# Mariam Sedrakyan: API data Report 
### Hypotheses:  Does the popularity of the song depends on its duration and danceability in certain country? 

#### Theoretical:
For my Spotify API data report, I aimed to find the featured playlists from Armenian and pick a playlist based on the description. Then, I wanted to dive in and learn more about the playlist by comparing the top 5 most popular tracks and understand if their popularity is connected to their duration and danceability. 


I picked to find the featured playlist from Armenia because that is my motherland, and it was exciting to find out what playlists are trendy in my country. After research, I chose a playlist closer to my music taste. 

This data can be reliable because it was collected from individual users and organized based on their preferences. This can help us find the information we need based on users' liking. However, the unreliable side of this data is too many individuals and too many opinions and tastes. This can lead the data to be unbalanced and various. This can lead to many limitations in using and collecting this data based on your hypothesis. For example, after I found my top ten featured playlists, they all were different, and it was hard to pick the one I wanted to explore. __The data was too diverse because it was collected from hundreds to millions of people from different tastes.__

### Endpoints 
To test my hypotheses, I used three endpoints.

The first one was __featured-playlist__. This endpoint allowed me to get the featured playlist and had a country parameter that returned a list from our chosen country.  

The second endpoint was __get playlist__, which is suitable for my hypothesis because it allowed me to get a playlist ID and sort the tracks by their population and duration. This helped me understand if the track's popularity is related to its length. 

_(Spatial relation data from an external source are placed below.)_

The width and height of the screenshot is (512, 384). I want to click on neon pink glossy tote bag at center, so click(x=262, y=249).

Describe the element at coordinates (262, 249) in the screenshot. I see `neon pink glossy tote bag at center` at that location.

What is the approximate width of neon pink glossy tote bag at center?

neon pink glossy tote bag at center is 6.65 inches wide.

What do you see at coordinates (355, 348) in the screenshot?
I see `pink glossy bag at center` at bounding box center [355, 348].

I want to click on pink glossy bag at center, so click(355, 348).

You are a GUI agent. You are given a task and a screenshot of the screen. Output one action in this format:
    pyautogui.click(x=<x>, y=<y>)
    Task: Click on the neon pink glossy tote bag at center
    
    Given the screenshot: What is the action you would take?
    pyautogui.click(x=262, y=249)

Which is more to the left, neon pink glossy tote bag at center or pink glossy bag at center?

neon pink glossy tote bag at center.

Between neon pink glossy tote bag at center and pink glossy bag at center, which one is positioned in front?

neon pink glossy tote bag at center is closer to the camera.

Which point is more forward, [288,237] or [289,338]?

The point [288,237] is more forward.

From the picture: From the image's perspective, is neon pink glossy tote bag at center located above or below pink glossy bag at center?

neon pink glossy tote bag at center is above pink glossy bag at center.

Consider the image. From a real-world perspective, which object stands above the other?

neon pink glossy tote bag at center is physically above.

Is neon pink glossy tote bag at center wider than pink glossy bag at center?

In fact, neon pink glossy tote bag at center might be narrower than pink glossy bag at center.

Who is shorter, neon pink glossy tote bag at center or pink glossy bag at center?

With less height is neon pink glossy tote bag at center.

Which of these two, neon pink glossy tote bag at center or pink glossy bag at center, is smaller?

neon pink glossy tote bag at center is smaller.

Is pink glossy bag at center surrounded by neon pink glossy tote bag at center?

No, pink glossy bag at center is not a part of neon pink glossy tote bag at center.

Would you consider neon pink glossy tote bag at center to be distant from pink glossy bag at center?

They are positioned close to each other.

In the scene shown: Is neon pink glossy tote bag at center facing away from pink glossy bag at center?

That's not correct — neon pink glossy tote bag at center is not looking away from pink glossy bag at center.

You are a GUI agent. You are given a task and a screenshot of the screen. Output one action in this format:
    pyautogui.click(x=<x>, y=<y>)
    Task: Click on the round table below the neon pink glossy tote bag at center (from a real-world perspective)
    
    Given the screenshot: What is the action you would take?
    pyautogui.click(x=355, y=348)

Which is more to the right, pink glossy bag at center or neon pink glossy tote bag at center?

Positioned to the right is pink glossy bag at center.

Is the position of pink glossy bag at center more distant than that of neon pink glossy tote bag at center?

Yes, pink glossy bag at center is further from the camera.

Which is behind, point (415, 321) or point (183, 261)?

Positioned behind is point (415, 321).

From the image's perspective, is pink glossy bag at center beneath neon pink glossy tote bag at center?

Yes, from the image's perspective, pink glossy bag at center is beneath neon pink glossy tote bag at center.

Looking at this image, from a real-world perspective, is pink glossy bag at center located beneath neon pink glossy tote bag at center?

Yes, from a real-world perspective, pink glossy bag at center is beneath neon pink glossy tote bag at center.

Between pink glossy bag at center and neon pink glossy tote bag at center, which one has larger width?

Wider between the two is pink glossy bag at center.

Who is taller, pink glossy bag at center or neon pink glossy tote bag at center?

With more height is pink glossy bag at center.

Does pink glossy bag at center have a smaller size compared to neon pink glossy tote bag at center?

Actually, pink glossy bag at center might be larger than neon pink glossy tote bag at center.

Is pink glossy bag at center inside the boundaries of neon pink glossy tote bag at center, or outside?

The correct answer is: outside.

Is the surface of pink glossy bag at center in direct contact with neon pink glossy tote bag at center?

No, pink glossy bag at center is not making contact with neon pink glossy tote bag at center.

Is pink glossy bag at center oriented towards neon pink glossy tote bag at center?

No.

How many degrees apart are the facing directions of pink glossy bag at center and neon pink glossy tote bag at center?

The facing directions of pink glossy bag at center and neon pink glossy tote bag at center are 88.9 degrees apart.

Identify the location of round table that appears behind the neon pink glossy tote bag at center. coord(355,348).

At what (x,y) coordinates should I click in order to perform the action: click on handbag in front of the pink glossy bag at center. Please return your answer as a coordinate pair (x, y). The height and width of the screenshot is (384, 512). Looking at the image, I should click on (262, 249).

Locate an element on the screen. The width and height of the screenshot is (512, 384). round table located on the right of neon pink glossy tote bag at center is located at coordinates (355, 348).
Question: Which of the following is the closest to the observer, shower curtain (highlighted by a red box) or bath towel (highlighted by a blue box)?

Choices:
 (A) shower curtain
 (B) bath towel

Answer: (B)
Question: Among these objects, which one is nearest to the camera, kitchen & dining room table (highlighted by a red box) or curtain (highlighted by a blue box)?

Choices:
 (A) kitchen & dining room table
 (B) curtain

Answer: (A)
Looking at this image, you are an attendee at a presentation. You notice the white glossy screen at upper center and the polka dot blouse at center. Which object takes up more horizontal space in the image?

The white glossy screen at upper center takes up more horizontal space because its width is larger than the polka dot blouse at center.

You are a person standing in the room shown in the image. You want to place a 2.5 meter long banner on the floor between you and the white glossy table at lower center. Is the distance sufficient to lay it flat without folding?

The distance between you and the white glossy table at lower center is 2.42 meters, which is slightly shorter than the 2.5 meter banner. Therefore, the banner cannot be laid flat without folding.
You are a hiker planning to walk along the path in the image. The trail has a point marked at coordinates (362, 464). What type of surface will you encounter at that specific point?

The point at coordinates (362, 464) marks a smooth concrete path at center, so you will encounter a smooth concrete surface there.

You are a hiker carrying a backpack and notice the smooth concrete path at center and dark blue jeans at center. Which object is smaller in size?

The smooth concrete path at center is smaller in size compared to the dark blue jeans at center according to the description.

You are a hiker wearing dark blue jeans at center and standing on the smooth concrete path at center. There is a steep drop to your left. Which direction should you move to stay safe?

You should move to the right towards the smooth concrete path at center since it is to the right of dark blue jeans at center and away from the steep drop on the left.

Third, I used __audio-features__ to get more specific information about each track. More specifically, I was looking for the danceability of the track.

In [1]:
import requests
import pandas as pd
import base64
import json
import urllib

Below are the functions I used to get access tokens from Spotify's API. 
An access token is a string representing the authorization granted to the client. It is used in HTTP to prove the authenticity of the sender and receiver.

In [2]:
Client_ID = pd.read_csv("Spotify-Keys_9-23-21.txt")['Client_ID'].iloc[0]

In [3]:
Client_Secret = pd.read_csv("Spotify-Keys_secret.txt")['Client_Secret'].iloc[0]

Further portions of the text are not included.